En juin 1988, le Racing club de Bafoussam affronte le Tonnerre Kalara club de Yaoundé en demi-finale de la Coupe du Cameroun de football. Les assauts répétés de Georges Weah et de ses coéquipiers sont stoppés par Simon Nlend, le portier du « Tout puissant de l’Ouest « . Plusieurs minutes après le coup d’envoi de la rencontre, le score du match est toujours de zéro but partout.
Un attaquant du Racing est fauché. L’arbitre central accorde à cette équipe, un coup franc à 35 mètres de la cage gardée par Boé. Le signal donné, Samuel Tchoupo prend un léger élan et propulse, d’un coup de pied de l’extérieur, le ballon au fond des filets. C’est la consternation générale chez les supporters de l’équipe de Mvog-Ada, tandis que ceux du Racing club de Bafoussam jubilent intensément. Le buteur que l’on appelle affectueusement » Willy » est porté en triomphe. Des moments de gloire comme celui-ci, Samuel Tchoupo les a connus pendant sa carrière de footballeur grâce à sa solide réputation d’habile tireur de coups francs. Une image prestigieuse qui aurait pu lui assurer une retraite paisible. Mais que non ! La quarantaine dépassée, l’ancienne vedette du Tout puissant de l’ouest (Tpo) sombre dans l’anonymat et broie du noir à Bafoussam. Sa consolation, les jzux de hasard.
» Il est vrai que le football est ingrat, mais chacun a son destin. Nul ne pourrait vivre son époque et celle d’un autre « , reconnaît-il. Avant de regretter : » au moment où nous jouions, l’arbitrage était infernal. C’est pour cela que nos performances ne nous ont pas permis d’émerger avec le Racing club de Bafoussam ». Une façon de soutenir que son palmarès personnel n’est pas suffisamment fourni à cause des injustices des hommes noir.
Dans le parcours de ce footballeur né à Yaoundé, on dénombre deux participations malheureuses en finale de la coupe du Cameroun de football (1988 et 1991), un titre de champion du Cameroun (1989). « J’étais conscient qu’à cause de mon poids, je ne pouvais pas me déplacer rapidement sur le terrain. C’est pour cela que j’axais particulièrement mes séances d’entraînement sur les exercices de balle arrêtée, notamment les coups francs. La particularité de mon style reposait sur la frappe de l’extérieur, ce que les Brésiliens appellent frappe des trois orteils. En plus de la puissance et de la précision dans la frappe, le succès de mes coups francs dépendait surtout de mon degré de concentration pendant le tir « , explique t-il. Tout en soulignant que le coup franc le plus mémorable qu’il a connu est celui marqué au stade municipal de Bamenda, au cours de la saison sportive 1984 – 1985, face à Camark.

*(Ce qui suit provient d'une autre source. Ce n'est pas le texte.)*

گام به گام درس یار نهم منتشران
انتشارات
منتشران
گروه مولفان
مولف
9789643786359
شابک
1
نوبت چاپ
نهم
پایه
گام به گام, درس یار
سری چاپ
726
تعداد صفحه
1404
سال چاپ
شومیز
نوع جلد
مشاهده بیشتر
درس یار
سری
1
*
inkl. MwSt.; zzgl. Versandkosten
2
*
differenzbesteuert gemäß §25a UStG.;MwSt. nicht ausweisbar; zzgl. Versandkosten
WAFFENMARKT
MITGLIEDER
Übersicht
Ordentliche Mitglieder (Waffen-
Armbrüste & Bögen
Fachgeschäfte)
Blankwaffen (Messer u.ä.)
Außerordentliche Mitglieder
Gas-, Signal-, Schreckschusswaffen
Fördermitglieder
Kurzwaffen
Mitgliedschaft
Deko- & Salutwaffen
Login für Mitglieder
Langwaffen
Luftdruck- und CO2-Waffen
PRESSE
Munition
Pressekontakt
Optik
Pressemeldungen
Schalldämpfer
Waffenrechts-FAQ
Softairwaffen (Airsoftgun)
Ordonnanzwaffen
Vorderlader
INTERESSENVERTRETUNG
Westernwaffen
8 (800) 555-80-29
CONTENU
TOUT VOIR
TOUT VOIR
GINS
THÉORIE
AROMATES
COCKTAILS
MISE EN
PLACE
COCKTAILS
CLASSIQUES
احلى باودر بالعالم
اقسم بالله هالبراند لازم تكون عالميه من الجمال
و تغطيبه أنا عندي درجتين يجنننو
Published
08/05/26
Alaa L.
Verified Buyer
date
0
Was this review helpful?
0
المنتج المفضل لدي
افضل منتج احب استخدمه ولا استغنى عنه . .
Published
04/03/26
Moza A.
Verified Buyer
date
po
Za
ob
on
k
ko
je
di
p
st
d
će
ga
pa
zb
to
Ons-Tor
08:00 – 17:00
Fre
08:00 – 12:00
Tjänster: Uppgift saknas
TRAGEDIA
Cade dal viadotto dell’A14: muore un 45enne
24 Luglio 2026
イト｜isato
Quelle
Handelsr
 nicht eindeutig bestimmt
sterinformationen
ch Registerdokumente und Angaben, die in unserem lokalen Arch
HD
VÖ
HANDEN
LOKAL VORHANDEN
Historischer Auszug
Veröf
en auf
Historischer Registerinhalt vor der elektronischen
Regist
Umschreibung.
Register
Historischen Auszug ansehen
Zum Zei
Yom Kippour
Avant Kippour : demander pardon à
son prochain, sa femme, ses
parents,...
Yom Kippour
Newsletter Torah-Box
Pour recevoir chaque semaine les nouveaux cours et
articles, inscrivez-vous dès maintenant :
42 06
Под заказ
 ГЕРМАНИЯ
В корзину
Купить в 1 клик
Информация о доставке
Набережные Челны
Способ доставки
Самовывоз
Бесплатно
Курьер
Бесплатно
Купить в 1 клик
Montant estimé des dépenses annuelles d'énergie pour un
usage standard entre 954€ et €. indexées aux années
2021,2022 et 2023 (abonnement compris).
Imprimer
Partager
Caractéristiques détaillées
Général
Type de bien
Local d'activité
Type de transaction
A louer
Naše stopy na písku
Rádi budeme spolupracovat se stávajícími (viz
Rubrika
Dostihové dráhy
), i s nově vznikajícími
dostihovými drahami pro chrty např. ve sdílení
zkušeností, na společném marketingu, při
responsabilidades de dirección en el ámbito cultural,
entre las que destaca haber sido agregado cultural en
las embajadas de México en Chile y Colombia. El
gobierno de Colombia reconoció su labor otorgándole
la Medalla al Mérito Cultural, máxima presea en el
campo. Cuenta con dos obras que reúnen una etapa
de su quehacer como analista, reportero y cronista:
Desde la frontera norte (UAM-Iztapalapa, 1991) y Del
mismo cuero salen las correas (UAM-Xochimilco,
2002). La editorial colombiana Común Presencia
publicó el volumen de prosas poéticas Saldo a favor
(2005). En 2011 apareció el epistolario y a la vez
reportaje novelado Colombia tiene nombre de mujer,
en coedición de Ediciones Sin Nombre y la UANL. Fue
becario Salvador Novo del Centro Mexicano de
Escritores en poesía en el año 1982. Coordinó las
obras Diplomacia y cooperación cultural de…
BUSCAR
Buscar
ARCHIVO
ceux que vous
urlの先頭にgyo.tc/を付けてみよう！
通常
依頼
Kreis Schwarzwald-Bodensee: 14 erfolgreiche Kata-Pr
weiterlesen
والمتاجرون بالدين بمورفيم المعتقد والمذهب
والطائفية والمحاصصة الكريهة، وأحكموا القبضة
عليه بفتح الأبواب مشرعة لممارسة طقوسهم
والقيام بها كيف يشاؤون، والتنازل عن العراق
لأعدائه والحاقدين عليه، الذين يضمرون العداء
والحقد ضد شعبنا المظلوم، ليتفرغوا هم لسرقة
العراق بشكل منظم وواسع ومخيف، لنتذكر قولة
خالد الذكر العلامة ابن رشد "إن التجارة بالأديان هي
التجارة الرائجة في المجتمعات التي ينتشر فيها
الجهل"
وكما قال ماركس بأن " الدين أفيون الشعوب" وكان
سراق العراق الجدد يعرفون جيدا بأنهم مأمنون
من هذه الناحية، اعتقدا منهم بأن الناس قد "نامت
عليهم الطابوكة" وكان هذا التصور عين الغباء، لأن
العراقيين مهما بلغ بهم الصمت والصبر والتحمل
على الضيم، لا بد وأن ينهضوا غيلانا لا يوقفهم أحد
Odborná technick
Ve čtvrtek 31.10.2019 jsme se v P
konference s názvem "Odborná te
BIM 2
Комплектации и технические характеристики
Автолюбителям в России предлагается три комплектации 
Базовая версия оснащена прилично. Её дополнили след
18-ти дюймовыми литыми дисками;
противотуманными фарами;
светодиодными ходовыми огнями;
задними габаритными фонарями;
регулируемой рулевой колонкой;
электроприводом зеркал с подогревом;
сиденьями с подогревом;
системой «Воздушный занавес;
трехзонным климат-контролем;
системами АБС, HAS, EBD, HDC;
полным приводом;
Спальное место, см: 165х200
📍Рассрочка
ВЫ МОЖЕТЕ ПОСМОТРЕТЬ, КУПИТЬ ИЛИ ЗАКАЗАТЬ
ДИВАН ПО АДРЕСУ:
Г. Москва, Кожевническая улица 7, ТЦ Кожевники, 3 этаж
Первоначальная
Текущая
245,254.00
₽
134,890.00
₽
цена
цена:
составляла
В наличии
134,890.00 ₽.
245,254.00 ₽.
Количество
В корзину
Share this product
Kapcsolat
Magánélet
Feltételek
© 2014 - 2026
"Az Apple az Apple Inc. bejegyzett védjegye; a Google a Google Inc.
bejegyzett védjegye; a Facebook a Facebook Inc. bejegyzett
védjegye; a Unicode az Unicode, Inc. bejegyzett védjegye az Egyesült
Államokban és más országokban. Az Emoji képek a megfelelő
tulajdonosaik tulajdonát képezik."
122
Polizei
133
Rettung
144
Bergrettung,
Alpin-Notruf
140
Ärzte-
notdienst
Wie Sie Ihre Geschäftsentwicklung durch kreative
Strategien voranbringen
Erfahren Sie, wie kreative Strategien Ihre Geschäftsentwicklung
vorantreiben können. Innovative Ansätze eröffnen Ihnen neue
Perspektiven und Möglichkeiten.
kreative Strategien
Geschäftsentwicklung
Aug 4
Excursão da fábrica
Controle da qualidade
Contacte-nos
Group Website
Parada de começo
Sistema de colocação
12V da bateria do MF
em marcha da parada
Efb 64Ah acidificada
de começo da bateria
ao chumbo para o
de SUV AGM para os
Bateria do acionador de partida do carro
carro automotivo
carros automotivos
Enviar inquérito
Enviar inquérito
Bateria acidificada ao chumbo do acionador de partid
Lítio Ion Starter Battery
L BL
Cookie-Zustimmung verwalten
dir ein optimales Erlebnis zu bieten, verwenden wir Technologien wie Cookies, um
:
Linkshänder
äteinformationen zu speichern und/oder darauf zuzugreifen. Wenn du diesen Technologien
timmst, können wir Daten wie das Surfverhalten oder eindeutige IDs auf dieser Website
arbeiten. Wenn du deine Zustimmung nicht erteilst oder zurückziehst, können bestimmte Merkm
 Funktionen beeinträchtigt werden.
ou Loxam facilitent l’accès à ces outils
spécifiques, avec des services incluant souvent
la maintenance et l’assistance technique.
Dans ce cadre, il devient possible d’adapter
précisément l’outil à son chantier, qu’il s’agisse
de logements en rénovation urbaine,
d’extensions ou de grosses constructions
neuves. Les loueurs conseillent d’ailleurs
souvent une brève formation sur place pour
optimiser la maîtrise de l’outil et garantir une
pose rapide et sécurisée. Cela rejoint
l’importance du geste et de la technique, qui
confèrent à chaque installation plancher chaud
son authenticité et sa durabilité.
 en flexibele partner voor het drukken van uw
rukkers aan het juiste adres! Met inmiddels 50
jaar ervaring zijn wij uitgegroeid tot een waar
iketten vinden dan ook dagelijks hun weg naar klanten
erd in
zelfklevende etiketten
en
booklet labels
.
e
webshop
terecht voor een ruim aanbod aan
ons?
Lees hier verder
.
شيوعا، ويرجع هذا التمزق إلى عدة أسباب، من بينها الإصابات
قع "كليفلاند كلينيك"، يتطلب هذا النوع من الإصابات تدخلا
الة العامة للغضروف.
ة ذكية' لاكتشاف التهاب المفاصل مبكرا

Les habitués du stade municipal de Bafoussam, de la fin des années 1980, eux, n’ont pas encore oublié que l’entrée droite des 18 mètres était appelée la zone » tchoupouenne « . « Dans cette zone, lorsque je ratais un coup franc, affirme Samuel Tchoupo, c’est comme si j’avais marqué un penalty « . Dans la capitale provinciale de l’Ouest, le public sportif garde toujours en esprit l’image d’un Jacques Songo’o frissonnant en cette zone lors des rencontres Racing – Canon, face aux pénétrations ou aux boulets de Tchoupo. De nos jours, les footballeurs ayant intégré le style » Tchoupoen » sont quasi-inexistants. L’ex-sociétaire du Tpo révèle a ce sujet : » Hormis le coup franc inscrit par Roberto Carlos, lors d’un match amical France-Brésil, je n’ai plus vu, au cours des différentes rencontres de football que je regarde, un joueur dont la façon de marquer rentre dans mon style « . Une situation d’autant plus déplorable que, après avoir entraîné Lac Baleng, une équipe de deuxième division de Bafousam en 2000 et Stade de Badjoun en 2001, » le tireur d’élite » n’appartient, pour l’heure, à aucun staff technique d’une équipe de football. Ses cinq garçons constituent sa pépinière de footballeurs. » Je m’occupe à la formation de mes enfants, je suis convaincu qu’ils s’affirmeront comme de meilleurs footballeurs. Là, ils auront ce que je n’ai pas pu gagner « , se console cet ancien artificier au tempérament réservé.